On 6/19/2013 10:00 AM, Morten Rasmussen wrote:
On Wed, Jun 19, 2013 at 04:39:39PM +0100, Arjan van de Ven wrote:
On 6/18/2013 10:47 AM, David Lang wrote:
It's bad enough trying to guess the needs of the processes, but if you also are reduced to guessing the capabilities of the cores, how can anything be made to work?
btw one way to look at this is to assume that (with some minimal hinting) the CPU driver will do the right thing and get you just about the best performance you can get (that is appropriate for the task at hand)... ... and don't do anything in the scheduler proactively.
If I understand correctly, you mean if your hardware/firmware is fully
hardware, firmware and the driver
in control of the p-state selection and changes it fast enough to match the current load, the scheduler doesn't have to care? By fast enough I mean, faster than the scheduler would notice if a cpu was temporarily overloaded at a low p-state.
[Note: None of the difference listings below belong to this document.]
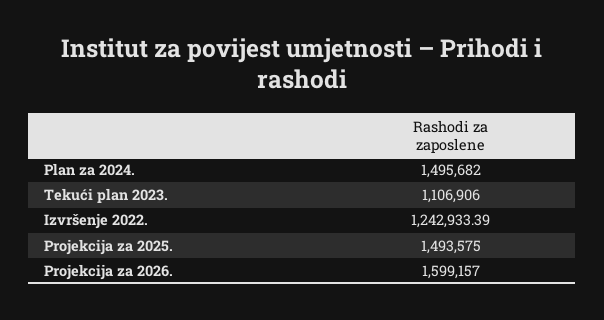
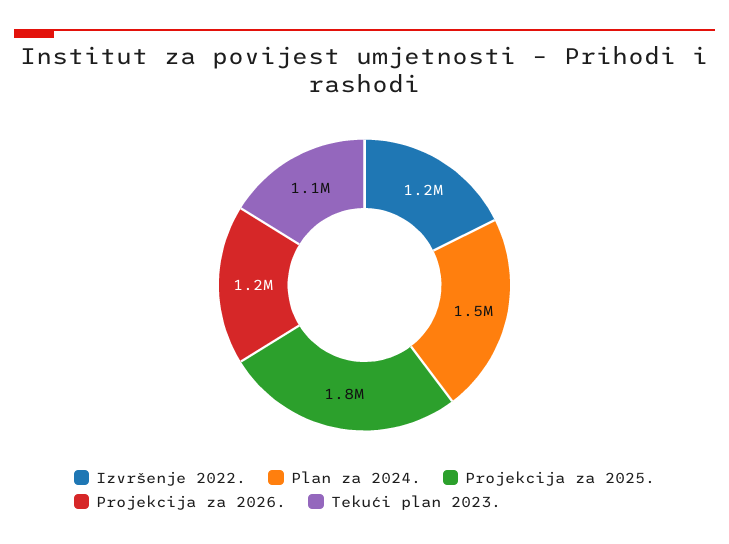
  {
    "Plan za 2024.": 1495682,
    "Tekući plan 2023.": 1106906,
    "Izvršenje 2022.": 1242933.39,
-   "Projekcija za 2025.": 1493575,
+   "Projekcija za 2025.": 1800000,
-   "Projekcija za 2026.": 1599157
+   "Projekcija za 2026.": 1200000
  }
In that case, you wouldn't need cpufreq/p-state hints, and the scheduler would only move tasks between cpus when cpus are fully loaded at their max p-state.
with the migration hint, I'm pretty sure we'll be there today typically. we'll notice within 10 msec regardless, but the migration hint will take the edge of those 10 msec normally.
I would argue that the "at their max p-state" in your sentence needs to go away. since you don't know what you actually are except in hindsight. And even then you don't know if you could have gone higher or not.
the hints I have in mind are not all that complex; we have the biggest issues today around task migration (the task migrates to a cold cpu... so a simple notifier chain on the new cpu as it is accepting a task and we can bump it up), real time tasks (again, simple notifier chain to get you to a predictably high performance level) and we're a long way better than we are today in terms of actual problems.
For all the talk of ondemand (as ARM still uses that today)... that guy puts you in either the lowest or highest frequency over 95% of the time. Other non-cpufreq solutions like on Intel are bit more advanced (and will grow more so over time), but even there, in the grand scheme of things, the scheduler shouldn't have to care anymore with those two notifiers in place.
You would need more than a few hints to implement more advanced capacity management like proposed for the power scheduler. I believe that Intel would benefit as well from guiding the scheduler to idle the right cpu to enable deeper idle states and/or enable turbo-boost for other cpus.
that's an interesting theory. I've yet to see any way to actually have that do something useful.
yes there is some value in grouping a lot of very short tasks together. not a lot of value, but at least some.
and there is some value in the grouping within a package (to a degree) thing.
(both are basically "statistically, sort left" as policy)
more finegrained than that (esp tied to P states).. not so much.